(Beginning of TEXT UNDER STUDY)
- HMS L9

History

United Kingdom
- Name: HMS L9
- Builder: William Denny and Brothers, Dumbarton
- Laid down: October 1916
- Launched: 29 January 1918
- Commissioned: 27 May 1918
- Fate: Sold for scrapping, 30 June 1927

General characteristics
- Class & type: L-class submarine
- Displacement: 914 long tons (929 t) surfaced; 1,089 long tons (1,106 t) submerged;
- Length: 238 ft 7 in (72.7 m)
- Beam: 23 ft 6 in (7.2 m)
- Draught: 13 ft 3 in (4.0 m)
- Installed power: 2,400 bhp (1,800 kW) (diesel); 1,600 hp (1,200 kW) (electric);
- Propulsion: 2 × diesel engines; 2 × electric motors;
- Speed: 17 kn (31 km/h; 20 mph) surfaced; 10.5 kn (19.4 km/h; 12.1 mph) submerged;
- Range: 3,800 nmi (7,000 km; 4,400 mi) at 10 kn (19 km/h; 12 mph) on the surface
- Test depth: 150 feet (45.7 m)
(End of TEXT UNDER STUDY)
(Beginning of DATASET)
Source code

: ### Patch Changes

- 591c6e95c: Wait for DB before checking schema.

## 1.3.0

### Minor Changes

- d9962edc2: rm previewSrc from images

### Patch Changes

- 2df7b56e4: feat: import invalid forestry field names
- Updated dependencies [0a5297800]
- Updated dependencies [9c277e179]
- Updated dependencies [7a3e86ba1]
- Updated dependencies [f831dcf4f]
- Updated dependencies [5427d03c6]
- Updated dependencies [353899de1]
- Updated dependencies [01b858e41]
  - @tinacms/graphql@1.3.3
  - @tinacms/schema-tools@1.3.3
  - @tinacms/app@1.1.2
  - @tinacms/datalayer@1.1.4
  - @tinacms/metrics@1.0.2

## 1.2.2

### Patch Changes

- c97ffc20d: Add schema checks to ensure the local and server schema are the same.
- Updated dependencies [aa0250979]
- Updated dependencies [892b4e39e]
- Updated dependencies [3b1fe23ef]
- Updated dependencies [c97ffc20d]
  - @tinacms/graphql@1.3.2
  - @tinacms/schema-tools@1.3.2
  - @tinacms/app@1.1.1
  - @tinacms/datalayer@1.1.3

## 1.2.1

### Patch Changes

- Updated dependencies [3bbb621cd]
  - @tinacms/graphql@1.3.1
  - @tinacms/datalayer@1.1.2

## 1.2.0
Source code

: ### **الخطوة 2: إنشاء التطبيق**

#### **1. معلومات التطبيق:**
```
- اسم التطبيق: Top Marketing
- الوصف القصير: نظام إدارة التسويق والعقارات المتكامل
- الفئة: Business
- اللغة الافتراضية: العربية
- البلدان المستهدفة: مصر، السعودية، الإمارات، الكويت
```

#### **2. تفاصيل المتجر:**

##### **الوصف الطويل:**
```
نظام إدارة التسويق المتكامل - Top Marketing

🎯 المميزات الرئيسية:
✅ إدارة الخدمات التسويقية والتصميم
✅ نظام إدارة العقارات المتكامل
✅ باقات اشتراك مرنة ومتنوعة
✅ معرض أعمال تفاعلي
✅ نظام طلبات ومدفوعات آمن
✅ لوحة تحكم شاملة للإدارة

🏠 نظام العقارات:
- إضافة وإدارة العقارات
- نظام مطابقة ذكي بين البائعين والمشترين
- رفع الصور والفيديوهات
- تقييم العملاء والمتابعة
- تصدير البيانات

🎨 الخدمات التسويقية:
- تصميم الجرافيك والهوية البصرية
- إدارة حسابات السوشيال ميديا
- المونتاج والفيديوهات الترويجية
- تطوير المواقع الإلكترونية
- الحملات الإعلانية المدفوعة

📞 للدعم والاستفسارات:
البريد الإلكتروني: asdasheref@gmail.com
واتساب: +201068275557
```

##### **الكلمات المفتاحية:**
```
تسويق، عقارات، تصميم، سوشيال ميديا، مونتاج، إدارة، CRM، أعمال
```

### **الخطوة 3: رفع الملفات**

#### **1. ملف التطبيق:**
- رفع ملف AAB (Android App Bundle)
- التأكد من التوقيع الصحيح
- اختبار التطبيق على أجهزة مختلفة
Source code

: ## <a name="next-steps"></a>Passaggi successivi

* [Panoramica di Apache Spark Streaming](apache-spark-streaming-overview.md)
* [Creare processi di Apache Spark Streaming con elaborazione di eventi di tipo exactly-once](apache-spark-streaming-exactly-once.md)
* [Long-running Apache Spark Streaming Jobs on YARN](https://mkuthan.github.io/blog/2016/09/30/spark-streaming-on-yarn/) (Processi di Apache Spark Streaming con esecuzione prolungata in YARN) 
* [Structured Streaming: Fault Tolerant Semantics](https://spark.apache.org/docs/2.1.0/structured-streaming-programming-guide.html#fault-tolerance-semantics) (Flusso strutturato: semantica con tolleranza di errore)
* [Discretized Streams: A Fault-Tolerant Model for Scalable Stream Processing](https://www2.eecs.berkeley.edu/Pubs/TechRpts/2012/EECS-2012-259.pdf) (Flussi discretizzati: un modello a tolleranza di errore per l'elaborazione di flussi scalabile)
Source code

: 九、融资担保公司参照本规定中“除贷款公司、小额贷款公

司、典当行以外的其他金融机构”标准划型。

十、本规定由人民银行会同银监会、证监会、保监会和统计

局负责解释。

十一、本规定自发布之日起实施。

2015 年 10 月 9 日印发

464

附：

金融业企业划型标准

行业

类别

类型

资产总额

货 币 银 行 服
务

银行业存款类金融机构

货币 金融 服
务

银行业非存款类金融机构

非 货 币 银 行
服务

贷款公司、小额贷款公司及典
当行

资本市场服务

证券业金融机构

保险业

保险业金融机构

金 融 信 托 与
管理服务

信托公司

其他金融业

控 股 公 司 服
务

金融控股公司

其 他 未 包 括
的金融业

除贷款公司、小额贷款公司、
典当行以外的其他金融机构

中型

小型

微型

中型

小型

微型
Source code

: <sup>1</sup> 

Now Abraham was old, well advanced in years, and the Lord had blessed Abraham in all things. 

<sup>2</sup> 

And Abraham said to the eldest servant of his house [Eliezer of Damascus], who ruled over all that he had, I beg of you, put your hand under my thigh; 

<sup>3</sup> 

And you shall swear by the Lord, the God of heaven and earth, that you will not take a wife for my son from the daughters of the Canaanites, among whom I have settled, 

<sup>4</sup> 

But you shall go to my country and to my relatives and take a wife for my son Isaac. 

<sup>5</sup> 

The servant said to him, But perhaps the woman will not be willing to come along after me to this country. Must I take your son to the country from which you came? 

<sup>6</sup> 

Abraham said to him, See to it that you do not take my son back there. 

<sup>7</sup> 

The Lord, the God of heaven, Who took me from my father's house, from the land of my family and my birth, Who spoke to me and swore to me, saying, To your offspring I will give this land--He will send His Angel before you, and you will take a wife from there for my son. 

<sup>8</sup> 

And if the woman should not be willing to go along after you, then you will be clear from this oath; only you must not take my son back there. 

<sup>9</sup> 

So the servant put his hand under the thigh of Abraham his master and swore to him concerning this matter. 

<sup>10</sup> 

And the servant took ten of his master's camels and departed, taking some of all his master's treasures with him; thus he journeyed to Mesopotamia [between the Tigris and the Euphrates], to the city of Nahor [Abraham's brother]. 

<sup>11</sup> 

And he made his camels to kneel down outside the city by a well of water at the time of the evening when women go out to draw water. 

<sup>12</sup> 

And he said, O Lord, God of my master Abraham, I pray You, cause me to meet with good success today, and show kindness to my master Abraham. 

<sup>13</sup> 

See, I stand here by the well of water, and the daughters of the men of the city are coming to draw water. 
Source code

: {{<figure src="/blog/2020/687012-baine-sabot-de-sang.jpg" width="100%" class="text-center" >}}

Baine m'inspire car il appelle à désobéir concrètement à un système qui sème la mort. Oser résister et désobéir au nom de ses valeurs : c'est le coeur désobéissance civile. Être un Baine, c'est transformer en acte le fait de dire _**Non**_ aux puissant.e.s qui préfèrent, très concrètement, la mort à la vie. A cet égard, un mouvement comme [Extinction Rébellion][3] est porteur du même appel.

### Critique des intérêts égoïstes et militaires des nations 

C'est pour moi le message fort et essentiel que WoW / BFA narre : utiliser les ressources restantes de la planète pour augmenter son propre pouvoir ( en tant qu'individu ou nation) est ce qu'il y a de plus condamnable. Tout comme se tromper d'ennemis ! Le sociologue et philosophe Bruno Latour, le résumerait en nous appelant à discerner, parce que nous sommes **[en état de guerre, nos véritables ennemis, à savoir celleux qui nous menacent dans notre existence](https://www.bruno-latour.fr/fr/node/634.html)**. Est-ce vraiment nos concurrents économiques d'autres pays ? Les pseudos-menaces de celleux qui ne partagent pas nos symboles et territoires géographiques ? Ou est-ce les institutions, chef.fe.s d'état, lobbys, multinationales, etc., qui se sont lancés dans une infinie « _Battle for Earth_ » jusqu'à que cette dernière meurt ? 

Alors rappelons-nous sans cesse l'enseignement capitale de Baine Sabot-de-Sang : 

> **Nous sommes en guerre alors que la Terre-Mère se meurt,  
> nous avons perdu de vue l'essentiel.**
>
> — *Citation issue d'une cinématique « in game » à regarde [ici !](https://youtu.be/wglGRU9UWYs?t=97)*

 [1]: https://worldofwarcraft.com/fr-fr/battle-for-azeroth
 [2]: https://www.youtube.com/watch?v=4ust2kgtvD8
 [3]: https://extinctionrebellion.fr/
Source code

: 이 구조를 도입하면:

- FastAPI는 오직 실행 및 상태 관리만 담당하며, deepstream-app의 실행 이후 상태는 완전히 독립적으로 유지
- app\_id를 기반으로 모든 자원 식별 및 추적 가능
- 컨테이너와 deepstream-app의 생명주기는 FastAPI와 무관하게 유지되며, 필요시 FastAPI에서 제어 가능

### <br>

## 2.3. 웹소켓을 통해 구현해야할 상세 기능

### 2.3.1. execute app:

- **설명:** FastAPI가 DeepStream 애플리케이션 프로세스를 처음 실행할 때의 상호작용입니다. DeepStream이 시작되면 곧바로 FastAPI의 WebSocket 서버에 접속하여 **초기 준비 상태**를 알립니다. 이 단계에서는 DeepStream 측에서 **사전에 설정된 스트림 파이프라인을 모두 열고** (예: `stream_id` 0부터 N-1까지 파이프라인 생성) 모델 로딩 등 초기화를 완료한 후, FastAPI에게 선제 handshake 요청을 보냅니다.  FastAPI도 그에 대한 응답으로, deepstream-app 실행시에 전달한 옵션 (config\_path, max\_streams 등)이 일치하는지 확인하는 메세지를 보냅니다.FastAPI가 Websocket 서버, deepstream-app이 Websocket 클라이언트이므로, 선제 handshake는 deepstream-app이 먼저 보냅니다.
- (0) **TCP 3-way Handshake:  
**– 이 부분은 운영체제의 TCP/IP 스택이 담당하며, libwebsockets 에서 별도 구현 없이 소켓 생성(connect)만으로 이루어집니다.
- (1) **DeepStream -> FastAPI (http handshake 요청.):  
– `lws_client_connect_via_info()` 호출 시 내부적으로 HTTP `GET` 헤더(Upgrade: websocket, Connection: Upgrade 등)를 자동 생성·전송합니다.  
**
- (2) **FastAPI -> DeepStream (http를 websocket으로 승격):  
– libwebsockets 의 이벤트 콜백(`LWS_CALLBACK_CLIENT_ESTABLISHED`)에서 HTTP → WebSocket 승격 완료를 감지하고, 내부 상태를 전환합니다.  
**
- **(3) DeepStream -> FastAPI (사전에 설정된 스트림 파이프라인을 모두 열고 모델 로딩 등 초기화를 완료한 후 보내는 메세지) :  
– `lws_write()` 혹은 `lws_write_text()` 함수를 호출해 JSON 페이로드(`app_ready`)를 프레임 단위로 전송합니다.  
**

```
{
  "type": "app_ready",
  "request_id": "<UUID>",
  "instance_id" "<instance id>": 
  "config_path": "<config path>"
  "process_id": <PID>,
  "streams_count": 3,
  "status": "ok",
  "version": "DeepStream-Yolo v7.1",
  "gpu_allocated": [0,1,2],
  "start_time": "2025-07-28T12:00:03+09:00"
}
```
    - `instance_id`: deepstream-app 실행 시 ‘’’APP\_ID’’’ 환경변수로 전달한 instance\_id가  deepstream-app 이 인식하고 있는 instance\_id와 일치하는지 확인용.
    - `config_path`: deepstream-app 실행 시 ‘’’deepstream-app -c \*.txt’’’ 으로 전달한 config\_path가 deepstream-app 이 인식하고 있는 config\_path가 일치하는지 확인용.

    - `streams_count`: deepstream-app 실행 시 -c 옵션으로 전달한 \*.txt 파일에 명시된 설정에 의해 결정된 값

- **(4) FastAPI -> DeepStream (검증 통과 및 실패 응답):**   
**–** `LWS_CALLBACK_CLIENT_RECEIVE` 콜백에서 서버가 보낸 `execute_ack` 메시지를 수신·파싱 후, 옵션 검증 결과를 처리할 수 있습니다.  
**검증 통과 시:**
(End of DATASET)
__ACTIONS TO TAKE__:
[1] Decide whether each of the following statements agrees with the HMS L9 entry. For each, answer yes or no and quote the words from the entry that settle it. (a) HMS L9 was built by William Denny and Brothers at Dumbarton. (b) HMS L9 was commissioned before it was launched. (c) HMS L9 had a test depth of 200 feet.
[2] According to the HMS L9 entry, on what date was the submarine sold for scrapping?
[3] Continue the HMS L9 entry from where it stops.

__ANSWERS TO THIS EXERCISE__:
[1]
(a) Yes: "Builder: William Denny and Brothers, Dumbarton"
(b) No: "Launched: 29 January 1918" and "Commissioned: 27 May 1918"
(c) No: "Test depth: 150 feet (45.7 m)"

[2] 30 June 1927

[3]
- Complement: 38
- Armament: 4 × bow 21 in (533 mm) torpedo tubes; 2 × beam 18 in (457 mm) torpedo tubes; 1 × 4-inch deck gun;

= HMS L9 =

HMS L9 was an L-class submarine built for the Royal Navy during World War I. The boat survived the war and was sold for scrap in 1927.

==Design and description==
L9 and its successors were enlarged to accommodate 21-inch (53.3 cm) torpedoes and more fuel. The submarine had a length of 238 ft 7 in overall, a beam of 23 ft 6 in and a mean draught of 13 ft 3 in. They displaced 914 LT on the surface and 1089 LT submerged. The L-class submarines had a crew of 38 officers and ratings.

For surface running, the boats were powered by two 12-cylinder Vickers 1200 bhp diesel engines, each driving one propeller shaft. When submerged each propeller was driven by a 600 hp electric motor. They could reach 17 kn on the surface and 10.5 kn underwater. On the surface, the L class had a range of 3800 nmi at 10 kn.

The boats were armed with four 21-inch torpedo tubes in the bow and two 18-inch (45 cm) in broadside mounts. They carried four reload torpedoes for the 21-inch tubes for a grand total of ten torpedoes of all sizes. They were also armed with a 4 in deck gun.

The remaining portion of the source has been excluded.